からだ

食べ物が飲み込みにくい? 歯科医師に聞く「唾液を増やす対策」。

  • 撮影・岩本慶三 イラストレーション・川野郁代、山下カヨコ

食材によっても唾液は増える。ならば、利用しない手はない!

唾液分泌の機能を衰えさせないためには、「ダメな食習慣を断つ」「唾液腺を刺激して出方をチェックする」といったことを、日々心がける。加えて、“唾液力”をアップする食材を取り入れるというのも、ひとつの手。たとえば、
「一番簡単に唾液を出すなら、梅干しを目の前に置くこと」と、宝田さん。単純なようだが、これは脳の高次機能に関連していることなのだという。

唾液を増やす、酸味食材とガム。

梅干しやレモンの酸味を記憶しておくと、想像するだけで唾液が出るように。

「味覚に障害を持つ患者さんが語っていたのは、『今は味を感じられなくても、過去の記憶で食べている』ということ。

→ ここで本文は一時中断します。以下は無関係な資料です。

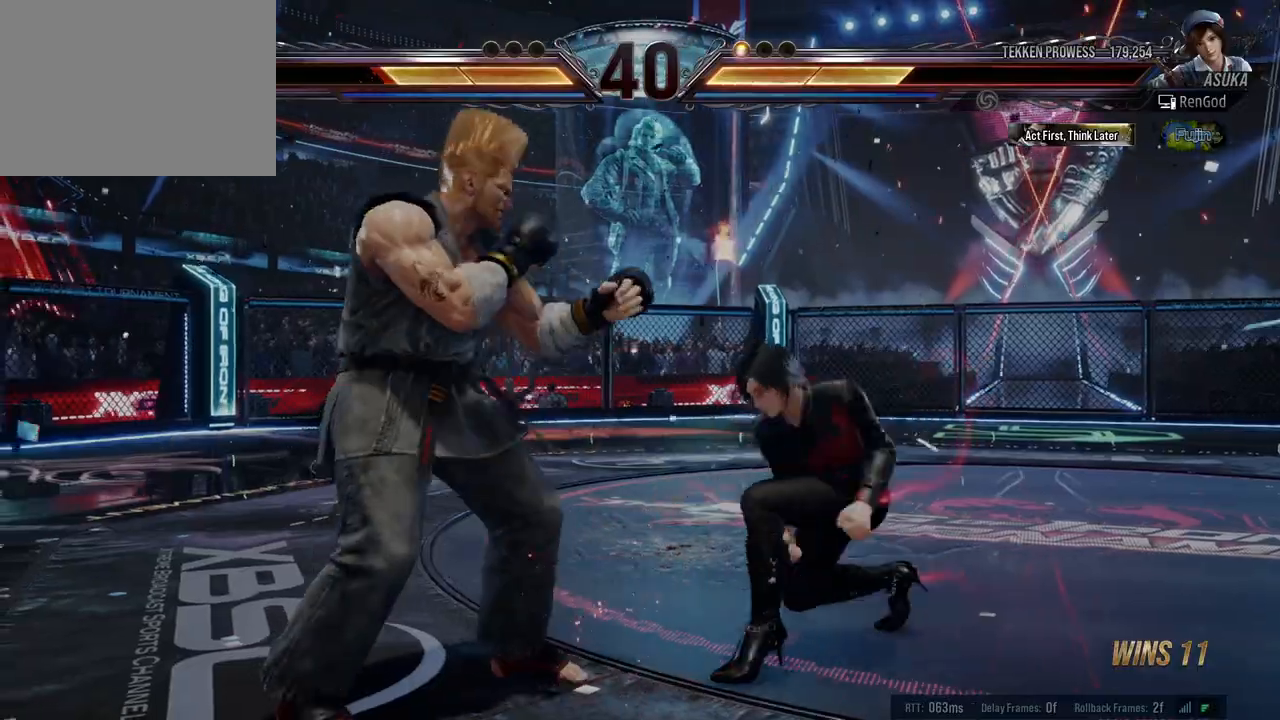
{"buttons": [], "left_stick": "center", "events": [[67, "A", "down"], [200, "left_stick", "right"], [233, "A", "up"], [500, "left_stick", "center"]]}
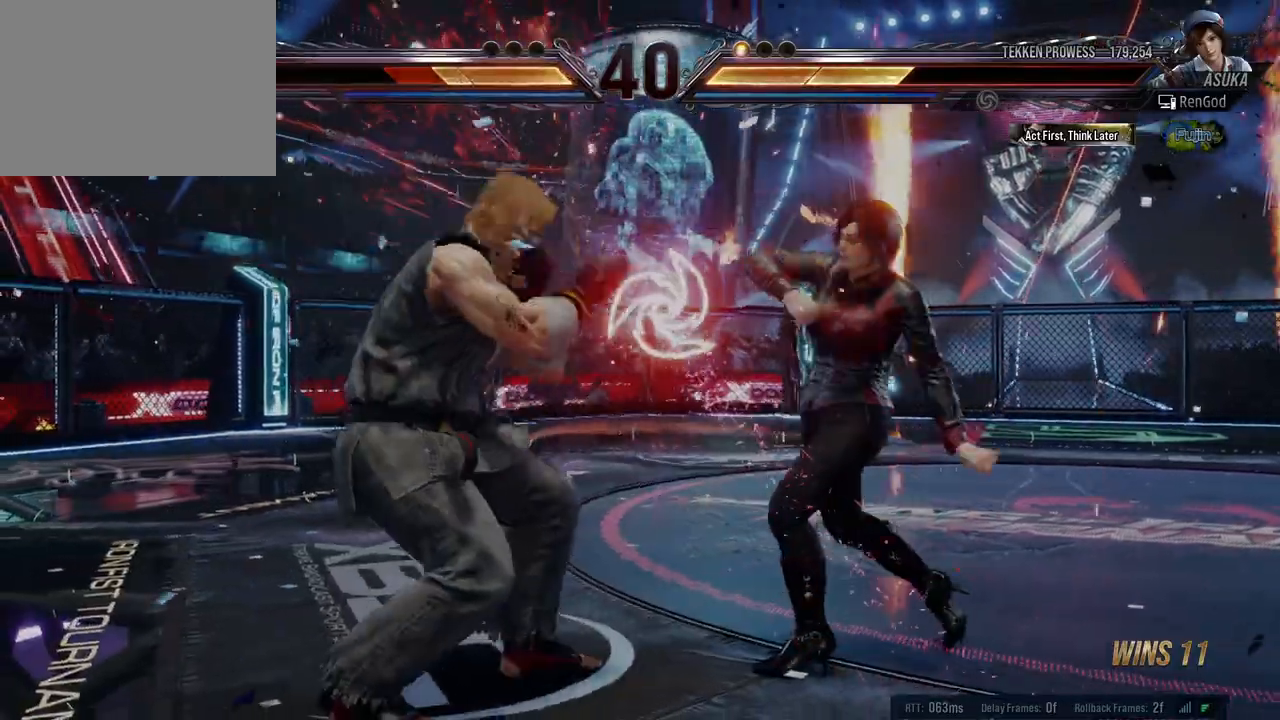
{"buttons": [], "left_stick": "center", "events": [[83, "Y", "down"], [167, "Y", "up"], [250, "A", "down"], [417, "A", "up"]]}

人間は五感で味を記憶しているもの。だから、梅干しやレモンは見るだけで口元がすぼむんです」実際に噛むという行為を強化してくれるという意味では、ガムも効果的。
「キシリトール入りのガムであれば、そしゃく力を強くできるうえ、虫歯の予防といった面でも期待ができます」

キシリトールには酸で溶け出した歯の再石灰化増強の働きが。ロッテでは、1回2粒5分、1日7回嚙むことを目安としている。

“唾液力”を最大限に活用する食材。

唾液の力を最大限に引き出す3強食材。油揚げは1枚を6つに切ってガムのサイズに。

そしゃく力強化という面でいえば、次の3食材が最強と宝田さんは推す。
「ごはん、もやし、油揚げ。これらは、顎が疲れることもなく長い間噛み続けられる食材です。そして、最後にはたっぷり唾液をまぶして飲み込むことができる。ここが大事です。唾液には、老化を進める活性酸素を抑制する酵素が含まれている。口の中で食材に唾液をたっぷりからめれば、腸にいきつく前に有害物質の影響をも抑えることができるんです。そんな唾液の力をフルに活用しない手はありません」

宝田恭子(たからだ・きょうこ)●宝田歯科医院 院長。東京歯科大学卒業後、宝田歯科三代目院長に。日本アンチエイジング歯科学会監事。著書に『日めくり まいにち、美顔トレ』など。